Opened in April of 1909, the stadium was originally named Shibe Park for the owner of the Philadelphia Athletics of the American League. Ben Shibe was a man who had made a fortune making baseballs themselves. At its opening, a local newspaper described Shibe Park as "the largest and most perfectly appointed baseball grounds in the world."

The Phillies joined the rival Athletics at Shibe Park in 1938, abandoning the aging Baker Bowl just three blocks away. The stadium was renamed Connie Mack Stadium in 1953 in honor of the manager who led the American League Athletics to three World Series titles in 1910, 1911 and 1913.

So, when I was growing up, it was Connie Mack Stadium ... and it was close enough to our home that I could almost walk there. And I could afford a ticket. When I was a kid, bleacher seats cost only .50 cents! (I know ... yes, I am that old.)

The Athletics abandoned Philly and eloped to Kansas City in 1954. But the Phils kept playing at what would now be called the "iconic" Connie Mack Stadium for another 16 years.
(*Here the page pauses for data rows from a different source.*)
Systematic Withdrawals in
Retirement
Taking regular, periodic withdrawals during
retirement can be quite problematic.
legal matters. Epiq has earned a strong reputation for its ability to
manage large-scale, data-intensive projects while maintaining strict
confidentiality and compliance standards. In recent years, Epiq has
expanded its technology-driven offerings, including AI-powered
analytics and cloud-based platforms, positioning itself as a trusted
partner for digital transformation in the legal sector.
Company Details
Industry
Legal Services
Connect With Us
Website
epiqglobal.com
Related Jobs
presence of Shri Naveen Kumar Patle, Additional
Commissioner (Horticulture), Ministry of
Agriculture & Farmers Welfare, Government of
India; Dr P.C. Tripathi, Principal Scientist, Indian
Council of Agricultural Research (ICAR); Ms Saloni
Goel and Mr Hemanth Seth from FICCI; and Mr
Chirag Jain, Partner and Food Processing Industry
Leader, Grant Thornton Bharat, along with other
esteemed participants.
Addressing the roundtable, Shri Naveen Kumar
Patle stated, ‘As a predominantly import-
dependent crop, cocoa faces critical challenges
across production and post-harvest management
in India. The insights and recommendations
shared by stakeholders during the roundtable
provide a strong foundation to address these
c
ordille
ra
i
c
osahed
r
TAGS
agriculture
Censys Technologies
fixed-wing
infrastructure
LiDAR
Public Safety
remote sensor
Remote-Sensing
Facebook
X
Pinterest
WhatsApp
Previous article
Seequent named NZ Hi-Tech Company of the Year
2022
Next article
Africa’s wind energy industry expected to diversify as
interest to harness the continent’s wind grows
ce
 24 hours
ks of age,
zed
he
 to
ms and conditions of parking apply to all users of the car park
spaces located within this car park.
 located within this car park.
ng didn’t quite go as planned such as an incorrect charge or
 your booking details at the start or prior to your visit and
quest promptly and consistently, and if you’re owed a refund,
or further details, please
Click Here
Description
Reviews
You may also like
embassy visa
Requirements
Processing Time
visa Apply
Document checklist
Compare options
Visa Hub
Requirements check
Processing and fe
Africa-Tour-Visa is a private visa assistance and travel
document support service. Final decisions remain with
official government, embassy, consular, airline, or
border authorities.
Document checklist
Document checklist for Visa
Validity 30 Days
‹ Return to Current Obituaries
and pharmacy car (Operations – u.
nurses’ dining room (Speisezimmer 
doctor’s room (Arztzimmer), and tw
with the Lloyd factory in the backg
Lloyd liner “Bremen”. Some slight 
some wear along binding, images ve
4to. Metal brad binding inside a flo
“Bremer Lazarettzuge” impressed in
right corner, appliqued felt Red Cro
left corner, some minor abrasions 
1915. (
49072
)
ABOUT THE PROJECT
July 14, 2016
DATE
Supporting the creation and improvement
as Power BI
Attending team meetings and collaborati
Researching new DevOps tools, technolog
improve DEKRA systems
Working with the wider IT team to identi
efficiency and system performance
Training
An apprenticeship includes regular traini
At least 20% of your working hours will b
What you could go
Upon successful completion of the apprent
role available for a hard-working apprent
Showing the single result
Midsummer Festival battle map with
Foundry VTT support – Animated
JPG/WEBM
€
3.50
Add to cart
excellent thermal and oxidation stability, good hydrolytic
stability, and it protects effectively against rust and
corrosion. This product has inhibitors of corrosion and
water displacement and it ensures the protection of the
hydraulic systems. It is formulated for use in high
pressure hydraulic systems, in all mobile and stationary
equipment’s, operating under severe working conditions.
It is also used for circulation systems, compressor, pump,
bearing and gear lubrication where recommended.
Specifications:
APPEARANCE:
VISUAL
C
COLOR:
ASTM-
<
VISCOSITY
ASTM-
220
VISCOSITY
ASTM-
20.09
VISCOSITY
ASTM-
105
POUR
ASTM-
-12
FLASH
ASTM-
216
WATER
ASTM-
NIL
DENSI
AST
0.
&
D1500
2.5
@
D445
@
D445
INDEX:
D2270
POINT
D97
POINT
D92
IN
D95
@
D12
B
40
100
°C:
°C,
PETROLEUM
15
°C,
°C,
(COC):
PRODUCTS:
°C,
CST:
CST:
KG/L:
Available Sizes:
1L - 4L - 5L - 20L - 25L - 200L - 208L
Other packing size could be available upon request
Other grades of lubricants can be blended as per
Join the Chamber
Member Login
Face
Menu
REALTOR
And every baseball game I ever watched in person was played in old Connie Mack. Until ... fifty years ago last week, on October 1, 1970, the Phillies played their last game at Connie Mack Stadium. It was mayhem!

Frank Fitzpatrick of the Philadelphia Inquirer wrote a great story last week about the history of Shibe Park. You can read it if you click on this link;

And I came across this fascinating video of a fan's memory - and actual footage - of the last game at Connie Mack Stadium, when those in attendance ravaged the park for souvenirs - and, no, I was not there.

In my next post this week on Wednesday I'm going to share with you a reminiscence about Shibe Park, and my history with it, that I wrote two years ago. And on Friday I'll share a couple of vignettes that ingrained sports into my DNA and how I eventually became a sportswriter.

Because, in my family, sports wasn't part of life. Sports was life ... and death ... and everything in between.